The Comprehensive and Progressive Agreement for Trans-Pacific Partnership (CPTPP) was recently ratified by Australia, Canada, Japan, Mexico, New Zealand, and Singapore. This multilateral trade agreement went into force for those countries on December 30, 2018. Vietnam also officially entered this agreement on January 14, 2019.
Additional signatories to CPTPP are Brunei, Chile, Malaysia, and Peru, but these countries have not yet ratified the agreement. When all 11 nations have joined, CPTPP will cover economies representing around 16 percent of global economic output and over 500 million people. “It will be interesting to see how our customers choose to use this new FTA for trade flows covered by existing bilateral or trilateral FTAs, such as NAFTA or the Mexico-Japan FTA.” says Dan Colosimo, project manager with MIC.
CPTPP includes reduced tariffs and lowered trade barriers for its member nations and is designed around higher standards for human rights, labor practices, and environmental standards. The United States was part of the original agreement, known then simply as the Trans-Pacific Partnership (TPP), as a countermeasure to China’s increasing influence in the region.
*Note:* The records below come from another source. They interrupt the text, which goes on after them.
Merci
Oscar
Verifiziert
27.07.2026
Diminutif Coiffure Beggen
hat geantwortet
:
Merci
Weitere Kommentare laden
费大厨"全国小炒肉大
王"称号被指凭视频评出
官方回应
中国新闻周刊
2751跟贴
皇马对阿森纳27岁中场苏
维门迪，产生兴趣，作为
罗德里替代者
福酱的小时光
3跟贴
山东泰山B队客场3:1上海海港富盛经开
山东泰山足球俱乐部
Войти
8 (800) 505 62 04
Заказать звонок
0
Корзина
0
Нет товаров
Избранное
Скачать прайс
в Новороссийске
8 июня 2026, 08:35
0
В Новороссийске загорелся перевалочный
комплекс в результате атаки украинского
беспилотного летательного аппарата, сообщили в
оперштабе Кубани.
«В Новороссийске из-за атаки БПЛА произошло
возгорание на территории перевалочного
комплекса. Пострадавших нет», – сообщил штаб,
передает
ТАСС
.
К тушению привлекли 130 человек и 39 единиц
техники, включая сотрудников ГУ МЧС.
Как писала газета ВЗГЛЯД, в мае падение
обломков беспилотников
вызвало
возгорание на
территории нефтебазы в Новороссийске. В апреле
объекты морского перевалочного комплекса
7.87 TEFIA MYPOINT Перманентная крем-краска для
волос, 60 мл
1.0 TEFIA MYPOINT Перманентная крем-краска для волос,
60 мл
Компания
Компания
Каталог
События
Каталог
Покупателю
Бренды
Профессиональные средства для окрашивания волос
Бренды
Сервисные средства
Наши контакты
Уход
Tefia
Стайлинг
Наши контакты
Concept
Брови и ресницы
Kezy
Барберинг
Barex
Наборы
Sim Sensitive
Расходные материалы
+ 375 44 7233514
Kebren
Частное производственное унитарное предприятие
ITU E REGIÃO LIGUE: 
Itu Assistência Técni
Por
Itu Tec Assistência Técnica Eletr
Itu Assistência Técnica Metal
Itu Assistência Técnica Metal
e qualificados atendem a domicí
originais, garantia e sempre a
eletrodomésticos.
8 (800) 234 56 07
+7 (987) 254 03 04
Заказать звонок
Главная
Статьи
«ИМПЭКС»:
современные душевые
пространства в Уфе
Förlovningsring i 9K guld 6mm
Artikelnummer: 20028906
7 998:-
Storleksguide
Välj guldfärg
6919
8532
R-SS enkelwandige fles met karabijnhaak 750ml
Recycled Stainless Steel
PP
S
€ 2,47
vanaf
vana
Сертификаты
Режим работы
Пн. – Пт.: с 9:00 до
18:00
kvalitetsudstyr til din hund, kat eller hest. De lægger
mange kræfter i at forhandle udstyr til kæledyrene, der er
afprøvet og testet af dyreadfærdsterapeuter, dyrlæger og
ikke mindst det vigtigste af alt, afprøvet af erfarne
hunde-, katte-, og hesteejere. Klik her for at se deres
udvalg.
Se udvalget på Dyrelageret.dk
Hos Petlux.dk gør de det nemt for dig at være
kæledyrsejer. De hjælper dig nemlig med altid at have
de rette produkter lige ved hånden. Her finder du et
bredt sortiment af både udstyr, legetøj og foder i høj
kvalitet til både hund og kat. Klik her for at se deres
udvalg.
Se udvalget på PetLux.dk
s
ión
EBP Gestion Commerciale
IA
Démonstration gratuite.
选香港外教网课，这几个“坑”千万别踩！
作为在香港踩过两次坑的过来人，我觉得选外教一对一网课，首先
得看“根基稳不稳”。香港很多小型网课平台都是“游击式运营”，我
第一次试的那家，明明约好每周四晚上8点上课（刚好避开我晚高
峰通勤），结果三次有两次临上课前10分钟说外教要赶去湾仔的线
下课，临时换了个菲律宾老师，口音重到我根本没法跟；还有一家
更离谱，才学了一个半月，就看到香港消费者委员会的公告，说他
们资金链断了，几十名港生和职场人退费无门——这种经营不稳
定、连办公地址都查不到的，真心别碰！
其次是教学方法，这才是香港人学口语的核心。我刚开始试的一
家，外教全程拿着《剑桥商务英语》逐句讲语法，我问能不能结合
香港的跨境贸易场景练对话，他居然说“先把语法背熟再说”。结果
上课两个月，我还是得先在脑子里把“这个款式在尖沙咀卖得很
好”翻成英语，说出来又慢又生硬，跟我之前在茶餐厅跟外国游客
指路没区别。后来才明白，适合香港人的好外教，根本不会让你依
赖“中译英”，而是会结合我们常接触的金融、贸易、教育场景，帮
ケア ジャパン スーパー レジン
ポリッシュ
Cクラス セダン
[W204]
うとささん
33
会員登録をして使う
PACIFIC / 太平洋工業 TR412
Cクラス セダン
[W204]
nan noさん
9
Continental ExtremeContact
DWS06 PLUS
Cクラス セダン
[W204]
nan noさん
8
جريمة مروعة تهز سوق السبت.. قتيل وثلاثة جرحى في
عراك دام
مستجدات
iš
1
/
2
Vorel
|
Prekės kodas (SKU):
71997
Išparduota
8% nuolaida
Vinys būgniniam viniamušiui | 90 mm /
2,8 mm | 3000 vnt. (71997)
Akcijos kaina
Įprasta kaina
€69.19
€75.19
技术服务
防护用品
However, in 2016 the U.S. officially withdrew from the TPP, effectively ending that version of the agreement. The remaining countries then revived the deal, removed some provisions, and established the current version of the agreement under the name CPTPP.
MIC has been following these developments and will offer a CPTPP trade agreement and trade content in its Origin Calculation System (OCS) software module.